Franca (2003) vai além ao afirmar que a própria noção de evidência,

Tal qual vem sendo colocada aqui, já se mostra inconsistente, pois se diz que algo é evidente quando prescinde de prova ou quando dispensa uma justificação. Evidente é o que se mostra notório. A evidência é inimiga da prova. Ela é a consagração da verdade. Assim, o importante é saber o que se pode considerar como “evidência” e quem a determina como “fato concreto”.

Por outro lado, dizer que evidência em Medicina são “dados e informações que comprovam achados e suportam opiniões”, não oferece a segurança que se espera.

Como qualificar uma Medicina que se diz evidente, racional e científica quando ela depende tão-só de percentuais levantados em dados estatísticos? E o que fazer, por exemplo, quando se sabe que há tópicos da Medicina prática para os quais não se conta com nenhuma evidência convincente?

Até podemos entender que muitas das decisões tomadas em epidemiologia clássica sejam baseadas em dados estatísticos, na tentativa de se criarem novas “evidências”

para a prática das ações em Medicina preventiva. Mas daí dizer que tal lógica deve conduzir e definir as questões de natureza clínica parece um exagero. Primeiro, a clínica trata das consequências e a epidemiologia das causas; depois, na clínica o centro do interesse está no prognóstico através da prevenção secundária e terciária e, na epidemiologia, nos fatores de risco na prevenção primária; e, por fim, a clínica baseia-se num raciocínio dedutivo (da doença para o caso concreto) e a epidemiologia num raciocínio indutivo (dos casos para a doença) evidência (FRANCA, 2003).

É preciso acrescentar ainda que

Um dos óbices à incorporação da Medicina baseada em evidências é a falta de condições de acesso às publicações tidas de qualidade e conceitos garantidos, que se multiplicam no mundo inteiro, e de análise crítica dos artigos e matérias de periódicos, quando o profissional não estaria em condições de elaborar suas próprias conclusões.

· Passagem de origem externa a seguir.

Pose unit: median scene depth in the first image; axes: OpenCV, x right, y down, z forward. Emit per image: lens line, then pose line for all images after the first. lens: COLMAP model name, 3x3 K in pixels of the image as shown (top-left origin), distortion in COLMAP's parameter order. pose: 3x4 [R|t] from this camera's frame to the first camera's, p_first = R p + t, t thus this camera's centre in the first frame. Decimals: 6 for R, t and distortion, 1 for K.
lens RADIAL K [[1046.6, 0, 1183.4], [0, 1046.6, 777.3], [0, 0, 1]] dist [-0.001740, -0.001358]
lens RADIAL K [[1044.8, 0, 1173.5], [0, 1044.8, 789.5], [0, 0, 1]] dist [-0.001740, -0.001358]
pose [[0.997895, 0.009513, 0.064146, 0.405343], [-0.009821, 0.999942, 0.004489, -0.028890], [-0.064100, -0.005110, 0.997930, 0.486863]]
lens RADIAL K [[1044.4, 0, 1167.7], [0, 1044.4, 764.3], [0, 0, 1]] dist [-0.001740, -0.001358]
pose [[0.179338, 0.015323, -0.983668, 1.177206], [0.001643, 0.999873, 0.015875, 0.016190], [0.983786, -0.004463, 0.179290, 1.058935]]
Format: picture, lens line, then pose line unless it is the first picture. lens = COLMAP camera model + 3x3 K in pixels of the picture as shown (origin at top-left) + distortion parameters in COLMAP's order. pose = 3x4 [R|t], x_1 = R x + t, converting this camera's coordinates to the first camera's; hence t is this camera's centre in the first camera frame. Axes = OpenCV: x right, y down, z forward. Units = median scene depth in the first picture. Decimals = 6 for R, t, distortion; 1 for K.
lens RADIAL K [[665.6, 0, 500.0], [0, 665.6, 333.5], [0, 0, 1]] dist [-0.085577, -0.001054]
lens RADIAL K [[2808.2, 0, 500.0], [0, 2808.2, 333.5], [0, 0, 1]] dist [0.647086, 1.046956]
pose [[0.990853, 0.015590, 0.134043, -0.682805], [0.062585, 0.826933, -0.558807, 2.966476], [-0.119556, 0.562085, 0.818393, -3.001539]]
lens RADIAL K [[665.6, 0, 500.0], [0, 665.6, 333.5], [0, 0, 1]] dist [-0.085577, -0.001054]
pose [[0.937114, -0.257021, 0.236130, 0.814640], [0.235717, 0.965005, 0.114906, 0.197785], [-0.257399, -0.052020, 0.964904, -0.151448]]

Ao lado disto, uma galopante e progressiva enxurrada de publicações de qualidade duvidosa, verdadeiro entulho científico, em que se impõem critérios em conceitos e condutas de importância relativa (FRANCA, 2003).

É preciso deixar claro que o exercício teórico de problematizar o uso das evidências, não tem o objetivo de colocar em xeque sua importância. A proposta, no entanto, é chamar a atenção para a coexistência de outros saberes e práticas que nem sempre são passíveis de serem lidos e interpretados através da lente científica, mas que em determinados contextos são tão importantes quanto àqueles oriundos da pesquisa científica.